Say Cheese (And Fasten Your Seatbelt)
July 12, 2005The pilot of a Condor Airlines plane gave new meaning to the term 'zoom lens' when he diverted from his authorized flight path to swoop in on a planeload of Brits en route to holidays in Canada. His aim? To take a picture of the other plane's pilot, a friend who was making his final flight.
Unfortunately, the German pilot was a mere 200 meters (600 feet) away from the Thomas Cook airlines Boeing 757 before he realized the colleague, whose last flight he so badly wanted to commemorate, was in fact at the controls of a different plane, some 160 kilometers further ahead.
The captain of the British airliner was forced to veer out of the way, 10,000 meters (30,000 feet) in the air above the Canadian coast.
Quick maneuver
The Condor captain, with 234 passengers on board, and a co-pilot have been suspended, the Press Association said. The German plane, flying from Frankfurt to Toronto, broke aircraft separation rules by flying so close to the British airliner, whose pilot reported the incident to Canadian air traffic controllers and to the UK's Civil Aviation Authority.
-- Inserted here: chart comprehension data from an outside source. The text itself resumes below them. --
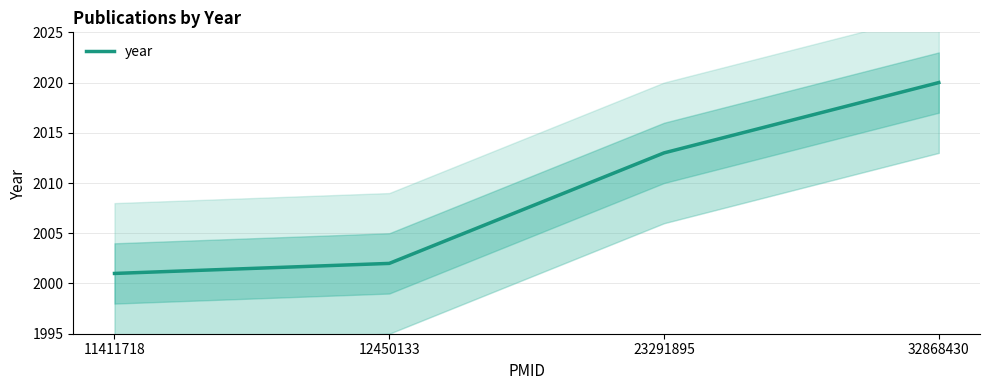

Is this an area chart (filled region under the line)?

No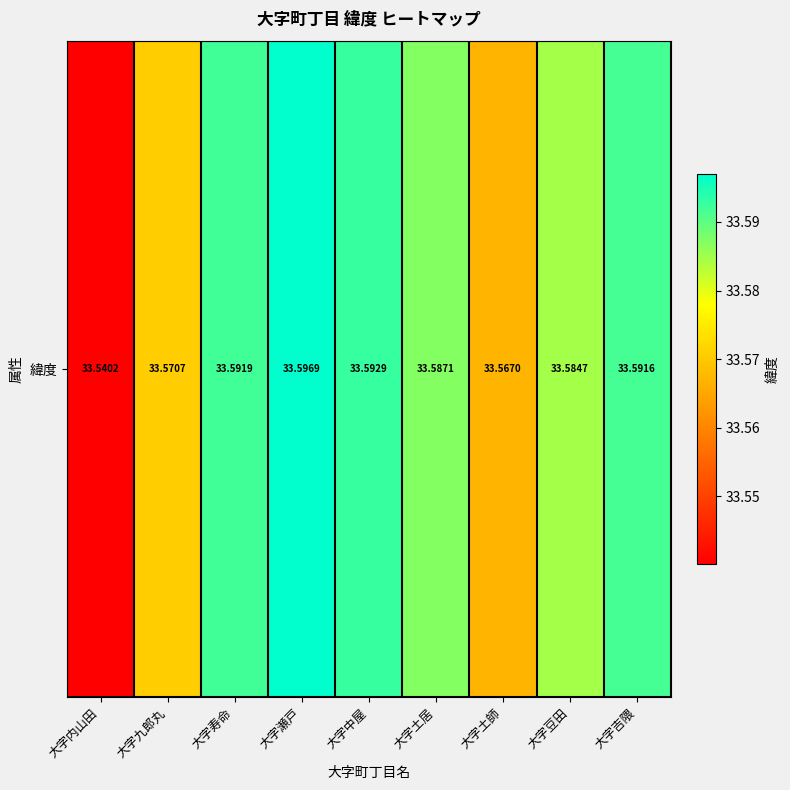

Approximately how many times larger is the value at 大字土師 compared to 大字内山田?

1.0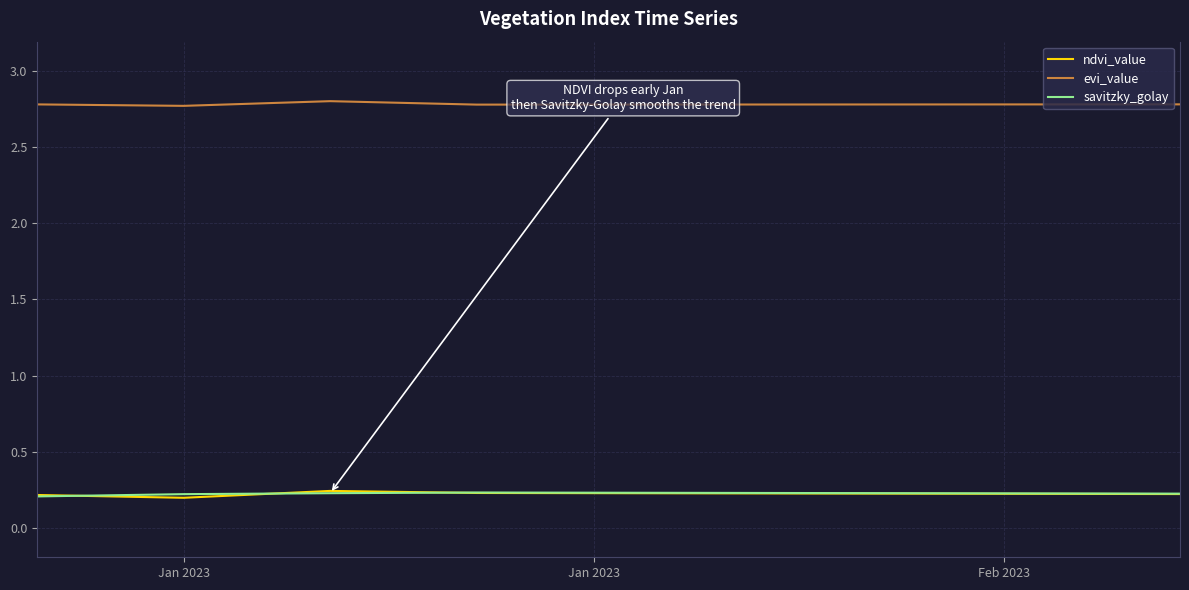

True or false: savitzky_golay and evi_value intersect in this chart.

False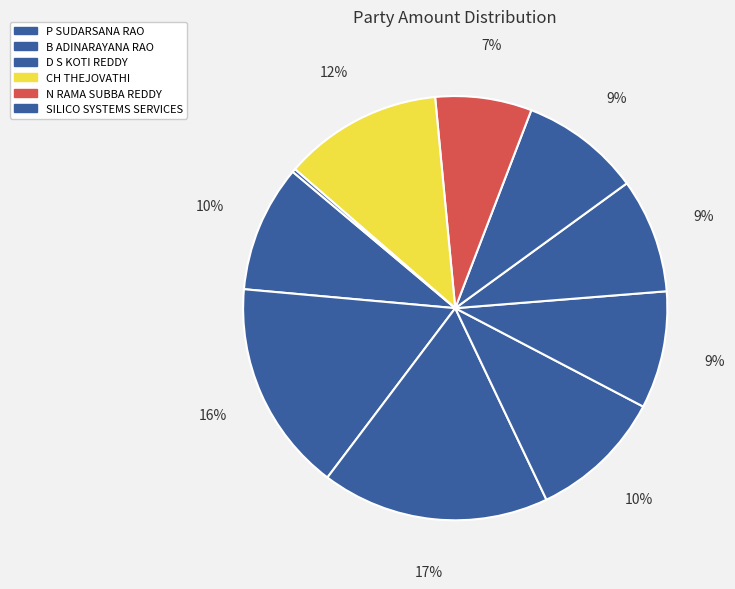

Count the number of slices in the pie.

10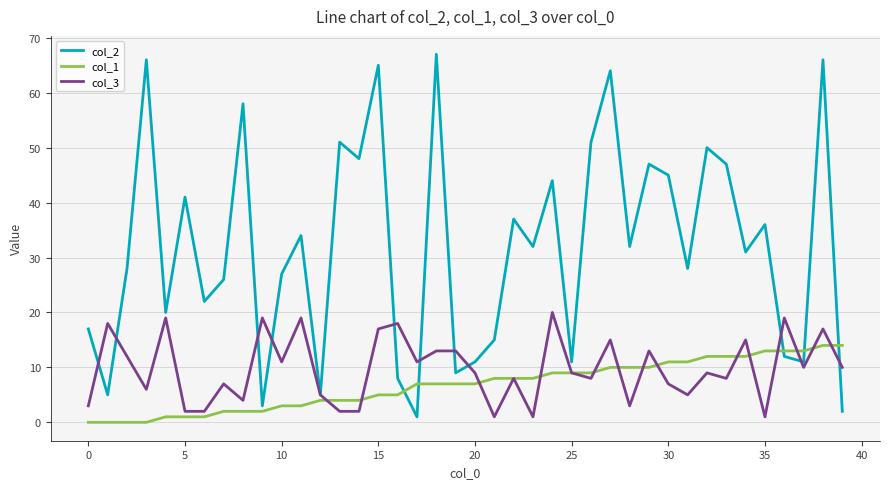

Rank the series by their maximum value, from lowest to highest.

col_1, col_3, col_2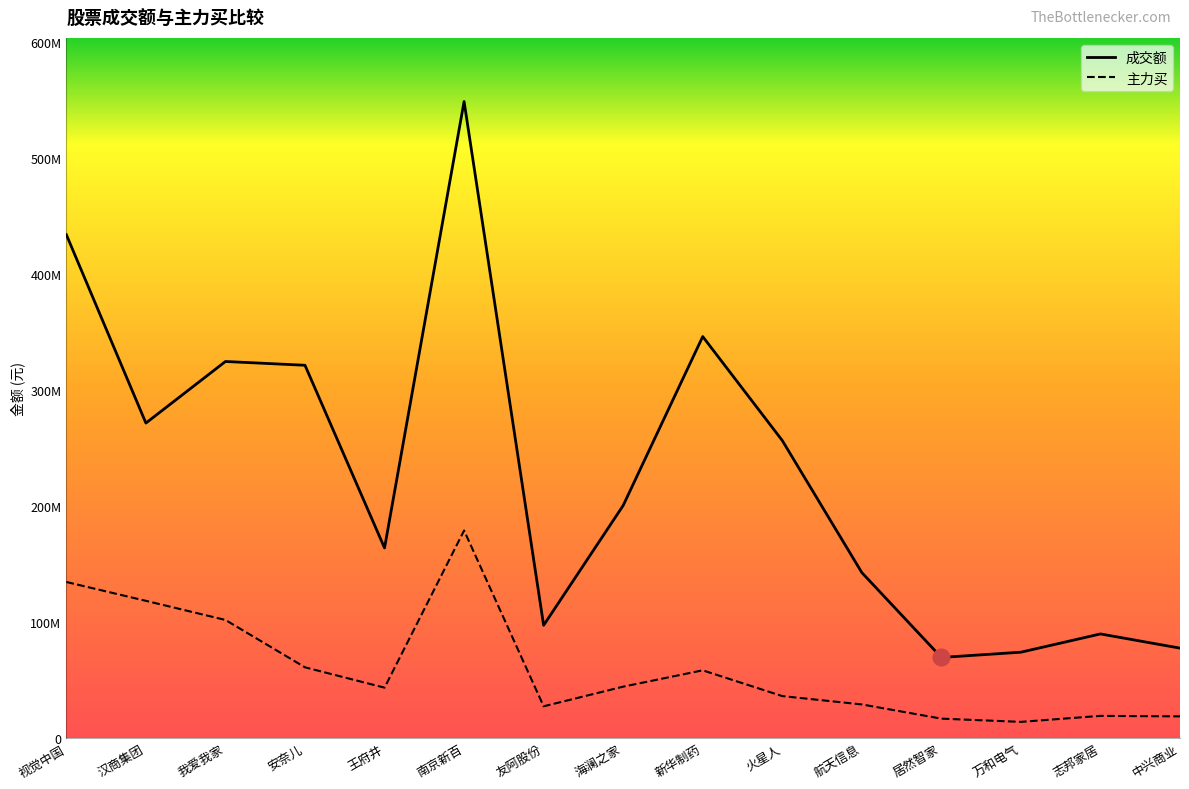

Count the number of categories in the chart.

15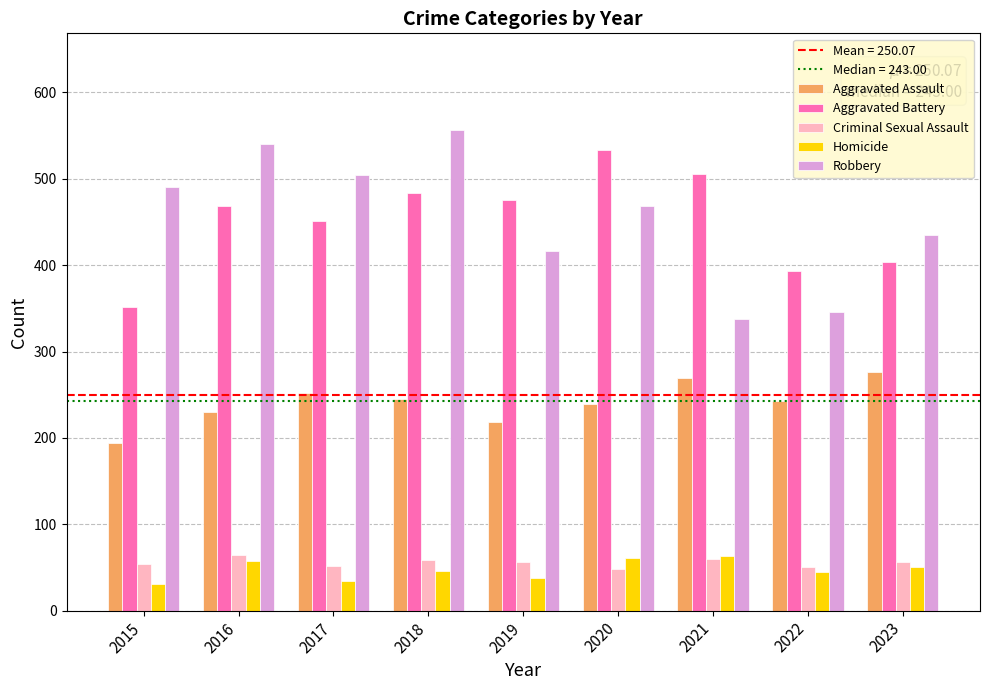

How many groups of bars are there?

9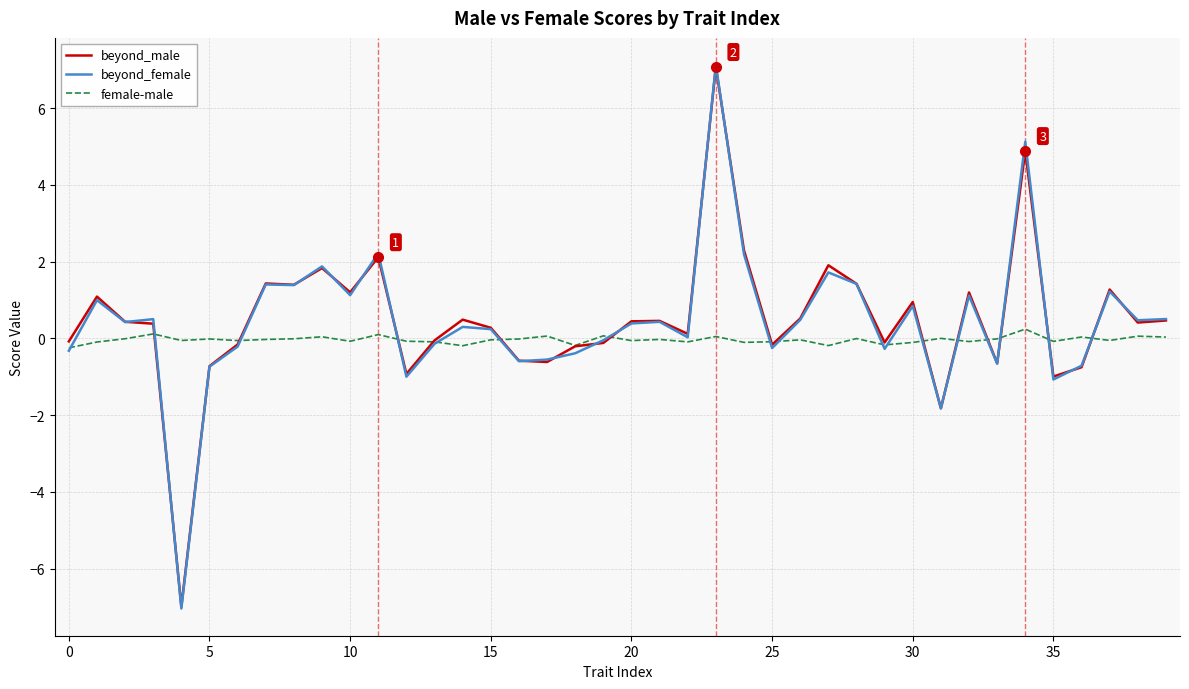

Which series has the widest spread of values?

beyond_female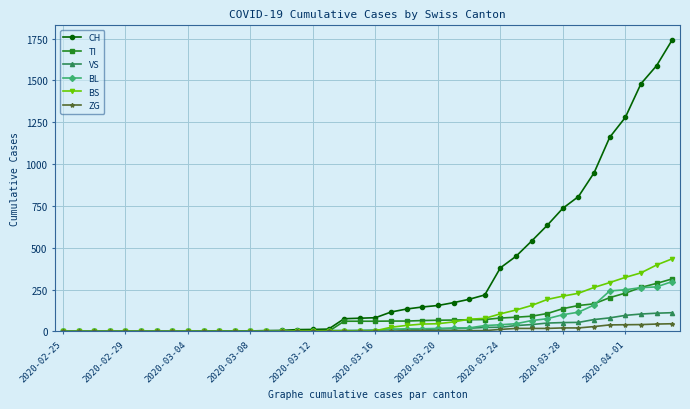

At how many categories does at least one series exceed 1185?

4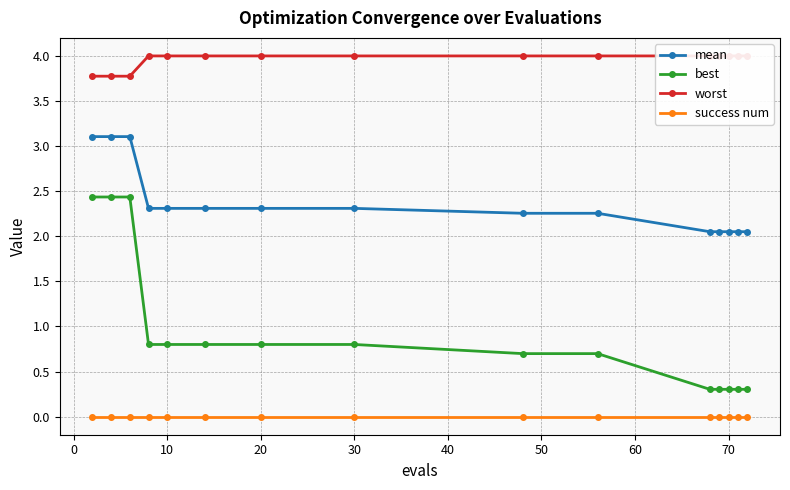

The value of success num at 20 is 0.0. True or false?

True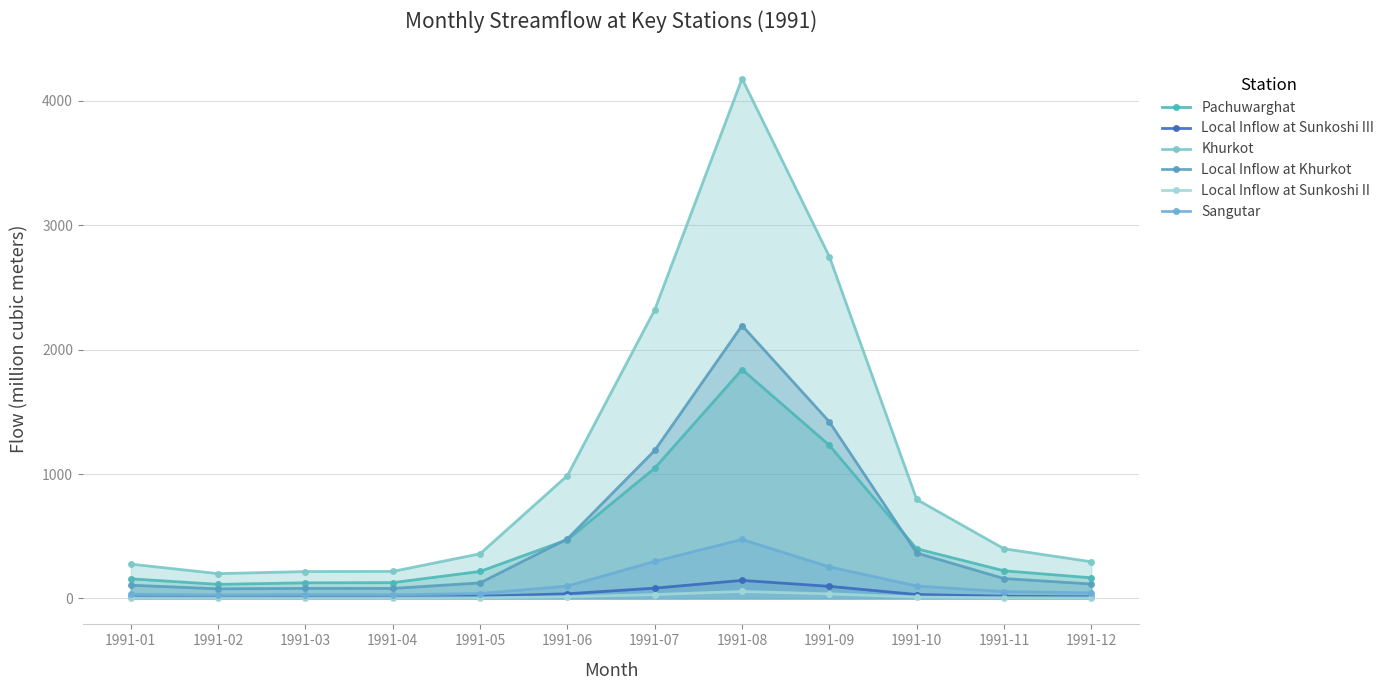

How many interior local valleys does the Local Inflow at Sunkoshi III series have?

2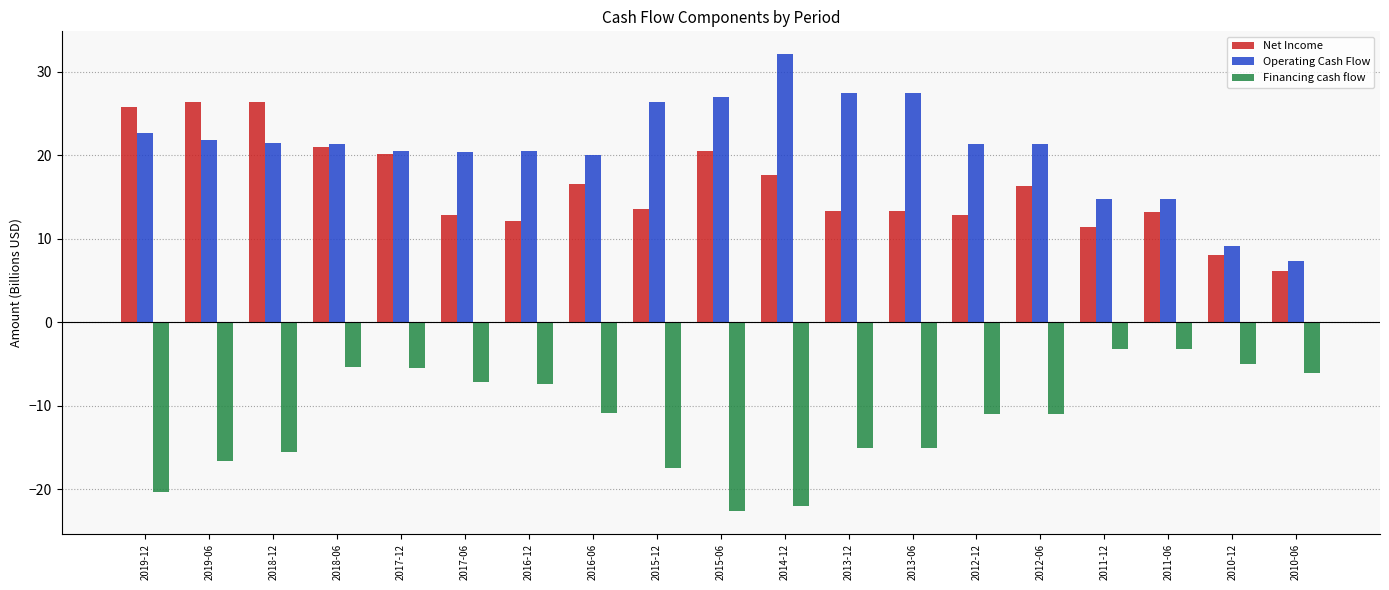

At how many categories does at least one series exceed 8?

18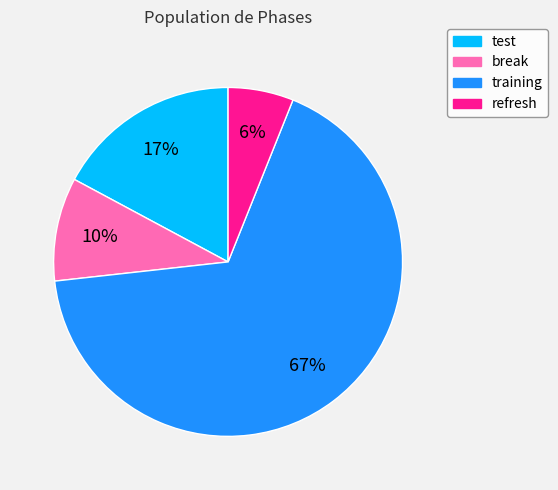

True or false: refresh accounts for 6% of the total.

True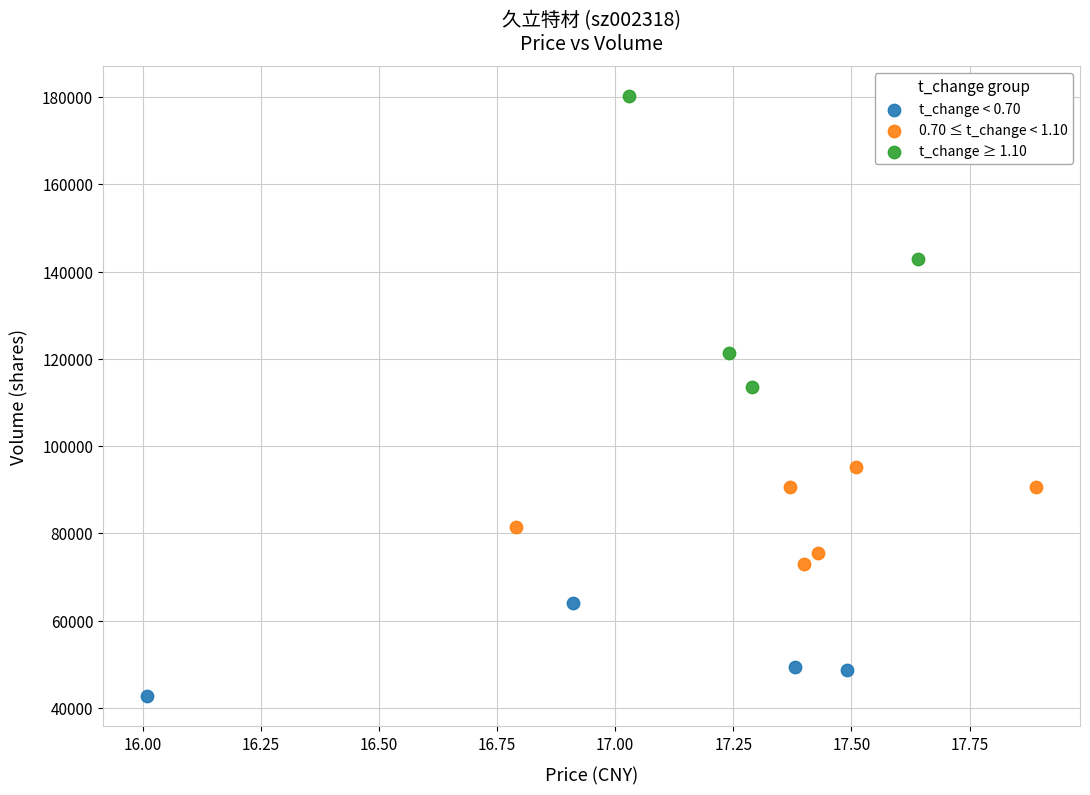

Which series has the largest Y range (max minus min)?

t_change ≥ 1.10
The Thomas Cook plane was carrying 187 passengers from Gatwick to Toronto. A Thomas Cook spokeswoman said: "Our crew were flying on an agreed track when all of a sudden they got a warning on their TCAS collision avoidance system that another aircraft had entered their airspace. ... The captain carried out a textbook-style maneuver, taking the Thomas Cook aircraft out of danger and on to a higher flight path."
A spokesman for Condor acknowledged that two pilots were suspended, but would not comment on the truth of the allegations that the incident came about because of a photograph attempt.
He also didn't say whether the picture came out clear or blurry.